### PAGE TEXT ###

# Plant/weed ID



## StringSlap (Mar 2, 2019)

Anyone know what this is? Went to pull it out and found out it's very well protected!


----------



## Sean Khan (Mar 27, 2020)

If it's got white sap then it *might* be "wild lettuce". (I could be wrong of course)

https://www.healthline.com/nutrition/wild-lettuce#what-it-is

Wild lettuce has bright green leaves, which sprout from a green stem that's occasionally spotted purple.

When scratched, the plant secretes a milky white substance known as lactucarium.

When dried, this compound *resembles opium*, a pain-relieving agent extracted from unripe seedpods of the opium poppy. Opium was commonly used as a pain reliever and sedative from ancient times into the 19th century.

Lactucarium *may deliver similar effects as opium - but with fewer side effects.*

In fact, wild lettuce is often referred to as *"opium lettuce"* due to its purported pain-relieving qualities.

Historically, doctors used wild lettuce as a pain reliever and a treatment for conditions such as whooping cough, with research studies on its use dating as far back as 1815.

Today you can find many different wild lettuce products that contain extracts of the plant's seeds, leaves, and milky sap.

These tinctures, powders, oils, and pills are marketed to treat a range of conditions, including:


anxiety
breathing issues
poor sleep
joint pain

In addition, wild lettuce has psychoactive properties and is sometimes *used recreationally by people looking for a natural buzz.*

*After reading what I copy/pasted above, DO NOT GO AHEAD AND EAT IT.*

*I am only guessing! I am a NINJA... not a botanist. h34r: *

BTW, there is an app to ID plants. I forget the name but you can Google it.

### DATA UNDER STUDY ###

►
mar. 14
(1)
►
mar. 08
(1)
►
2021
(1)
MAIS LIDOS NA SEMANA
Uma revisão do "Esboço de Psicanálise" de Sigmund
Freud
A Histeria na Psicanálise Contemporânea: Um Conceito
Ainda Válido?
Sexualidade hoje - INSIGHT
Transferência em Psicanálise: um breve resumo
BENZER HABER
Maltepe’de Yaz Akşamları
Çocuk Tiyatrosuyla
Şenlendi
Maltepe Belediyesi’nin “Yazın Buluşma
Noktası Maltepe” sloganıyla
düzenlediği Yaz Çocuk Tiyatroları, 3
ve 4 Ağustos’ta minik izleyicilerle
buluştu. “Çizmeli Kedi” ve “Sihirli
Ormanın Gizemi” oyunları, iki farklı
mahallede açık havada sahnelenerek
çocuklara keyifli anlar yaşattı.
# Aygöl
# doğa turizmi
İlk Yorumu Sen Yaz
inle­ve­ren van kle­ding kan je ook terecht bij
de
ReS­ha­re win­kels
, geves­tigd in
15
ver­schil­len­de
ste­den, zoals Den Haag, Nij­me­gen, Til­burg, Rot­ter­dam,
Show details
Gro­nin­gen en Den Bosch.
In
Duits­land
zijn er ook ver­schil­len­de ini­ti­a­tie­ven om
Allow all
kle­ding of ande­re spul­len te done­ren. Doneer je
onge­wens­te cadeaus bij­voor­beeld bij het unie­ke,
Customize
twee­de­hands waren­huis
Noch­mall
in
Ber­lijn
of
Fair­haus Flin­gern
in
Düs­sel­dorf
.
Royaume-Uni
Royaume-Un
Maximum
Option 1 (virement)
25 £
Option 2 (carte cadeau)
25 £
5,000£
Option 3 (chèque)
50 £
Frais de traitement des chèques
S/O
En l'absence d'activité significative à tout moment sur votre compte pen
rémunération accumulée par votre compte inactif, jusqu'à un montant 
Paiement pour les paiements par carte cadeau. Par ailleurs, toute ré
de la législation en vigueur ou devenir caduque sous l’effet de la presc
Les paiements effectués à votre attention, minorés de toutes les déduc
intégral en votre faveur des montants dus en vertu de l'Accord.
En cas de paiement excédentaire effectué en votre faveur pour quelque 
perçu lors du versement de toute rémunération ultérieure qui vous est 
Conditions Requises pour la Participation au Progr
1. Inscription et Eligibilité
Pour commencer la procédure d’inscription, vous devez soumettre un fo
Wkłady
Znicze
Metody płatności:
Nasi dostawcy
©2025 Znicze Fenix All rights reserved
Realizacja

###
### DATA UNDER STUDY ###

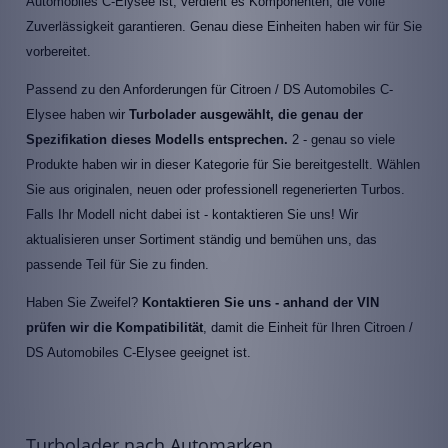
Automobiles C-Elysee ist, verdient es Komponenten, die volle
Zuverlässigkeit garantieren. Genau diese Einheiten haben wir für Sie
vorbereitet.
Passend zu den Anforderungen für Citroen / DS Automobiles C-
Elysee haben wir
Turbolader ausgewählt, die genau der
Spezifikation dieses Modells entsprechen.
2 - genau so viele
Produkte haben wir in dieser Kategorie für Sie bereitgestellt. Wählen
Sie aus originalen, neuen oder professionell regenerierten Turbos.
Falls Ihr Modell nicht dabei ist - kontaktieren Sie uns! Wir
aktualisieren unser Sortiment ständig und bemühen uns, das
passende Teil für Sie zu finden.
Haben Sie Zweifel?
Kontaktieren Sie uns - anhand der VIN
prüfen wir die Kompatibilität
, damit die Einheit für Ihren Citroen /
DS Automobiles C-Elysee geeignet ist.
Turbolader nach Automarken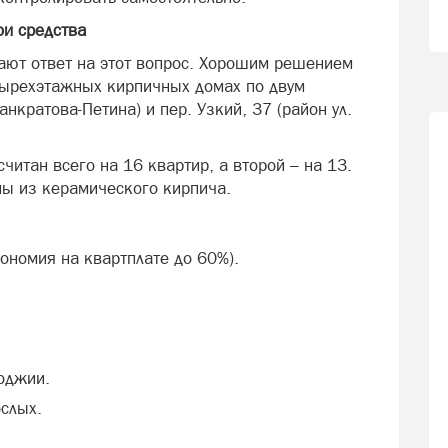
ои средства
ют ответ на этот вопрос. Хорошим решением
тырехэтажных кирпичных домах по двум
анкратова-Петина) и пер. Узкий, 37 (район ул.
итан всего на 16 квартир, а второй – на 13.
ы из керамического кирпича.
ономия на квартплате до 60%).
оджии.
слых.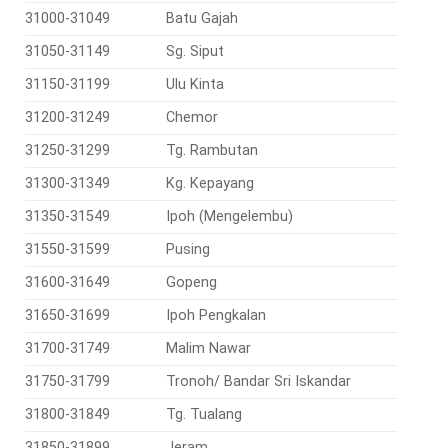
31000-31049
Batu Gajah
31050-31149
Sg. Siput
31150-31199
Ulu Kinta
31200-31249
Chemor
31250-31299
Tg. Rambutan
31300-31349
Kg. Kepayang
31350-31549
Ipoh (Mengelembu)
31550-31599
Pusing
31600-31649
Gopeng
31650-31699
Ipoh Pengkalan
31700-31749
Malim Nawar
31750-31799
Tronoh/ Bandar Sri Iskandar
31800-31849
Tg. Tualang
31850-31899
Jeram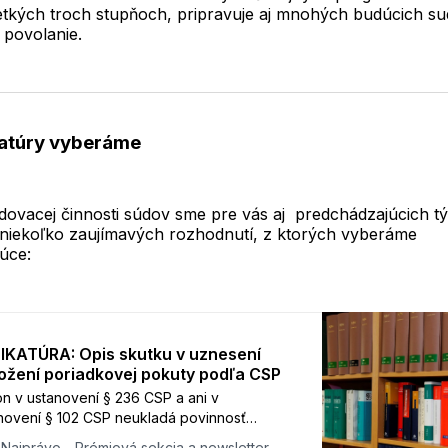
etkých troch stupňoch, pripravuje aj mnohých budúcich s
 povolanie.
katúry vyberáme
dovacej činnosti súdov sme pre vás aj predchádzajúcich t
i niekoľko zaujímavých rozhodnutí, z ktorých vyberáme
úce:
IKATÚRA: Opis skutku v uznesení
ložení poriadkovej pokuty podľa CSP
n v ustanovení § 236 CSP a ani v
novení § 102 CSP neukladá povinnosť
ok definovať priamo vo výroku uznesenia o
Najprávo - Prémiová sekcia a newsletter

###

APPLY WHAT YOU READ ::
#1 Using the plant ID thread, decide whether each statement agrees with it, answering yes or no and quoting the words that decide it: (a) Opium served as a pain reliever and sedative into the 19th century. (b) Research studies on wild lettuce go back as far as 1915. (c) The reply gives the name of an app that identifies plants.
#2 Please take everything from "In fact, wild" down to "back as 1815." in the plant ID thread and write it out again, renaming "wild lettuce" to "this weed".
#3 According to the plant ID thread, what is wild lettuce often called?

TASK-BY-TASK OUTPUTS ::
#1
(a) Yes: "Opium was commonly used as a pain reliever and sedative from ancient times into the 19th century."
(b) No: "with research studies on its use dating as far back as 1815."
(c) No: "I forget the name but you can Google it."

#2
In fact, this weed is often referred to as *"opium lettuce"* due to its purported pain-relieving qualities.

Historically, doctors used this weed as a pain reliever and a treatment for conditions such as whooping cough, with research studies on its use dating as far back as 1815.

#3 Opium lettuce.